Xero is another accounting solution that I’ve seen a few small business owners use. The key differences that I found when comparing it to FreshBooks include:
- Inventory – I like how Xero has a tracked inventory feature to monitor unit price, sales price, starting inventory, and quantity on hand (aka remaining after sales). However, it does not do negative inventory, so you won’t be able to use this feature if you sell goods before you’ve purchased them.
- Real-life example: I recently had to go through and figure out the sales tax owed on books that I sold at in-person events for my first quarterly tax payment on merchandise. It was the first time that I’ve ever had to track and manage inventory (as opposed to service through financial coaching), and it was a giant mess on Excel. It took me several days to figure out how I wanted to best track and calculate sales tax collected versus owed, cost of goods sold, sales price, and number of books remaining. I would definitely recommend self-published authors to consider using Xero!
- Budget Manager – You can create multiple budgets by choosing to view actuals and forecasting your sales and expenses over a selected period of 3 months, 6 months, 12 months, or 24 months. This is a great feature that allows business owners to project their Profit & Loss based on real data and prior performance, and determine if they need to make any adjustments to become profitable and manage a positive cash flow.
- Cash Summary – Given that many small businesses fail due to a lack of cash, I like this reporting feature. You can select to include or exclude sales tax, viewing your opening balance, net cash, and closing balance for the month.
- Tip: – I highly recommend all small businesses to have a dedicated bank account for managing taxes versus the main checking account for paying operating expenses to ensure money collected for taxes is not overspent!

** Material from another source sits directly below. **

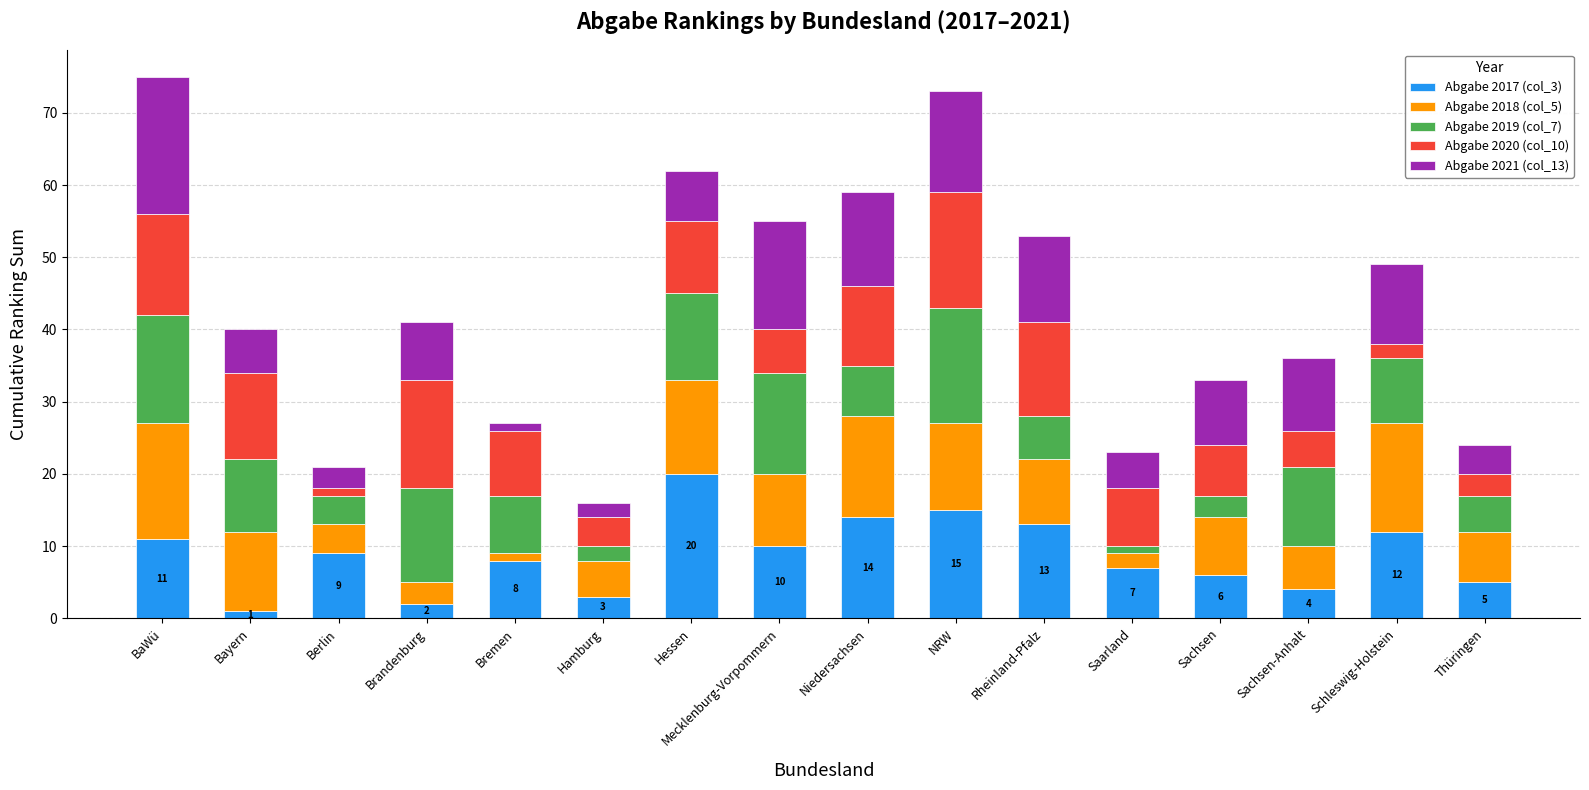

What is the total value across all series at Thüringen?

24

Summary of Best Accounting Software:
There isn’t one tool that has all the features to be the absolute best accounting software for all small businesses. However, I do think that FreshBooks and Xero are worth a strong consideration over QuickBooks. I personally use FreshBooks for my service-based business, but I do like Xero’s features for inventory.
Consider what type of business you have, what products or services you offer, your budget, and what areas are going to be critical to have insight to determine your short-term and long-term financial success, including profit, cash flow, expenses, and inventory. Get a free trial of FreshBooks or Xero, then enter several transactions to see how you like the features and if you find the tool intuitive. Once you pick the right tool for you and your business, taxes and understanding how your business is doing financially doesn’t have to be a time-consuming or stressful experience.
I’d love to hear your pros and cons for the accounting software that you use for your small business. Or, if you don’t have one, let me know if these highlighted features helped you decide.